Aprovechando el tiempo libre que ofrecen las vacaciones veraniegas, y acabado el libro de Kuhn, he leído La teoría del todo*, del de sobra conocido Stephen W Hawking. No es el primer libro que leo de este autor; hace años que corre por mi casa El universo en una cáscara de nuez, el cual he ido leyendo a trozos a lo largo del tiempo. He de decir que ambos son muy parecidos, si bien La teoría del todo no está acompañado de las preciosas imágenes incluidas en El universo en una cáscara de nuez ni es tan completo, debido a que es la transcripción de una serie de conferencias pronunciadas por Hawking el 1996. Pero las ideas son prácticamente las mismas. En todo caso, al provenir de una conferencia, son expuestas de una forma muy breve, clara y totalmente cualitativa, ya que no hay ni una fórmula, cosa que no me ha gustado demasiado, aunque si incluyera algunas ya no sería un libro tan ligero de digerir.

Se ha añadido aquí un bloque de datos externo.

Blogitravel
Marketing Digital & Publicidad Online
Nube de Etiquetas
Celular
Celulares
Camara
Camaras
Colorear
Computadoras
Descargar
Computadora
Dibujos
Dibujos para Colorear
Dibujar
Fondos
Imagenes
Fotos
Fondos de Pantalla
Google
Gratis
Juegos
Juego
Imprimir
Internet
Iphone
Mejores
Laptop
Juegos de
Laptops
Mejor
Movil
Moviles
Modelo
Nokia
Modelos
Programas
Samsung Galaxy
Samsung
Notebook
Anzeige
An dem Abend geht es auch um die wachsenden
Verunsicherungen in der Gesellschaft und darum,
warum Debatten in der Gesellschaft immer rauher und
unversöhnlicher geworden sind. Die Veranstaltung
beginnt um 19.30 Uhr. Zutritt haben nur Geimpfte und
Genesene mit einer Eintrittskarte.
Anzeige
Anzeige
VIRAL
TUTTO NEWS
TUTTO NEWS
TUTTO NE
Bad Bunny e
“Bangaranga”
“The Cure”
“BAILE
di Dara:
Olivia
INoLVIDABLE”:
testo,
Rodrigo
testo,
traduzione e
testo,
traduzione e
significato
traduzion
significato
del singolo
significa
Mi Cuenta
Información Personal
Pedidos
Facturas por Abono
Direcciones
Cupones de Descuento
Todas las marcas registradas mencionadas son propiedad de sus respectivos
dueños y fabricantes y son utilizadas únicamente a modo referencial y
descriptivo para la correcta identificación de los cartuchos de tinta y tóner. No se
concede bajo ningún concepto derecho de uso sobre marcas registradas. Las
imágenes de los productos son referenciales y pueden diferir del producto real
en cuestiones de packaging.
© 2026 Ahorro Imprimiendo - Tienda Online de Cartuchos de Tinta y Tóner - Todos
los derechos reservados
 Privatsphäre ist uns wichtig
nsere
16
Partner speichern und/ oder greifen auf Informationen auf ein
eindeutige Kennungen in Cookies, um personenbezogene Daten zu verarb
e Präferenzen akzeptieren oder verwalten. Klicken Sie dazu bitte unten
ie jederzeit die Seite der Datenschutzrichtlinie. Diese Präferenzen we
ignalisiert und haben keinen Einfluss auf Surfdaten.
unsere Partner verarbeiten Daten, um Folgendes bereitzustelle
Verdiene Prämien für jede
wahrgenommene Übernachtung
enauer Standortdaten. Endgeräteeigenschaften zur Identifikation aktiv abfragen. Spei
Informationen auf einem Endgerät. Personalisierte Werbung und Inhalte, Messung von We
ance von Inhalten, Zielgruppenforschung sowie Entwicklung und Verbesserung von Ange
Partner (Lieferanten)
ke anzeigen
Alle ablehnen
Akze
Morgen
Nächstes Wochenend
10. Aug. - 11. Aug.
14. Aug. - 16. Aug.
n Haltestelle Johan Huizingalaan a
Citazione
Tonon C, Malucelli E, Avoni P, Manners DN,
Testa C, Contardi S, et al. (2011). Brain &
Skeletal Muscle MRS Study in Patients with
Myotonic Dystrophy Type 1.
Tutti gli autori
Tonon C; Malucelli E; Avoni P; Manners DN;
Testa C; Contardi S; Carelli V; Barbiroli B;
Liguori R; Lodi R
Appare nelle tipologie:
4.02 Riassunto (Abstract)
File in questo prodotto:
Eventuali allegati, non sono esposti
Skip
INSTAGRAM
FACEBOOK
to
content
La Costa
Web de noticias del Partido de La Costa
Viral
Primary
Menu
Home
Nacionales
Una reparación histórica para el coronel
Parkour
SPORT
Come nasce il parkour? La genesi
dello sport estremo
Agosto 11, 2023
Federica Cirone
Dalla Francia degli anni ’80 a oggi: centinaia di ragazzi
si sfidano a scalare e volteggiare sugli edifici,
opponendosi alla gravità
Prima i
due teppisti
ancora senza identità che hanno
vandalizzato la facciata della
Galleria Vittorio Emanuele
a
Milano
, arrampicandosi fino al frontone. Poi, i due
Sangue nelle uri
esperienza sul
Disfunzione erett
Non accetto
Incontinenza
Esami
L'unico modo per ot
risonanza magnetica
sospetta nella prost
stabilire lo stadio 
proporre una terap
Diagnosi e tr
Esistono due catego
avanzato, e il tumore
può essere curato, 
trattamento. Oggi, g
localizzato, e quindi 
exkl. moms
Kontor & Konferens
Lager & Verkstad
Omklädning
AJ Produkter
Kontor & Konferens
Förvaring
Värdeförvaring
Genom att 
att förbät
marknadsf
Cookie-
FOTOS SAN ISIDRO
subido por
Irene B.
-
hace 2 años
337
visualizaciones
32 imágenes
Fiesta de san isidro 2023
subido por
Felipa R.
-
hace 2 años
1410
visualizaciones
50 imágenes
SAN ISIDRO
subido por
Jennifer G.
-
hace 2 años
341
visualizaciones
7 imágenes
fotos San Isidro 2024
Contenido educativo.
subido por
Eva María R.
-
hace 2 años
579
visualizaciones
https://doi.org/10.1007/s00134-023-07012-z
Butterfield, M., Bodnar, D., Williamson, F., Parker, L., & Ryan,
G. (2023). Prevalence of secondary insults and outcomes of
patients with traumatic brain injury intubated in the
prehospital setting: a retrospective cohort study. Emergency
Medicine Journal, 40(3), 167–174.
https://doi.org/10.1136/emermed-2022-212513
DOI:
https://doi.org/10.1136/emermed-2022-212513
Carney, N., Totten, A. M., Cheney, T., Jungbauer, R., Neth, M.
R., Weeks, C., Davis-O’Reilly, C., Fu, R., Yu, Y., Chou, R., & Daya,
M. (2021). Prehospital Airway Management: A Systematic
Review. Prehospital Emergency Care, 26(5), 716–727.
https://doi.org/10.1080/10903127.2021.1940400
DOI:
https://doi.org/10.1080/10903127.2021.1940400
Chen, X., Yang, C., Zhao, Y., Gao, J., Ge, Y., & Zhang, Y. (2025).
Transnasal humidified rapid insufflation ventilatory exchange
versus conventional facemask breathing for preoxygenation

El libro está estructurado en 7 capítulos, cada uno correspondiente a una conferencia. Durante el desarrollo de éstos Hawking nos habla de la evolución de la cosmología hasta nuestros días, prestando especial atención a los agujeros negros, y discutiendo las implicaciones de las dos grandes teorías del siglo pasado (relatividad general y mecánica cuántica) en nuestra comprensión del universo. En repetidas ocasiones hace referencia al hecho que según la teoría de la relatividad general, en el big bang se dio una singularidad, y propone la teoría de la gravitación cuántica como un modo de evitarla, lo cual implicaría que el universo es “finito pero sin fronteras”.

Las dos últimas conferencias son para mí las más interesantes. En la penúltima el autor habla de la direccionalidad del tiempo, y de porqué podemos distinguir el futuro del pasado a pesar de que las leyes de la física son simétricas respecto al tiempo. En el último capítulo se introducen las ideas básicas de la teoría de cuerdas y se discute la viabilidad de esta teoría para explicar el funcionamiento del universo.

Es interesante las diversas veces que Hawking hace referencia a Dios en este libro, en cierto sentido presuponiendo su existencia, si bien no creo que se refiera al Dios cristiano, aunque tampoco me ha quedado muy claro este último aspecto.

En conclusión, este es un buen libro para hacerte una idea de la situación actual de la cosmología y las principales corrientes teóricas para abordar los problemas que tal disciplina plantea. Y todo complementado con el ácido sentido del humor de Hawking. Eso sí, que nadie espere encontrar algo más que un libro divulgativo.

*STEPHEN; Hawking W. La teoría del todo: el origen y el destino del universo. García Sanz, Javier (trad.). 7a ed. Barcelona: Debolsillo, 2011. 151 pp.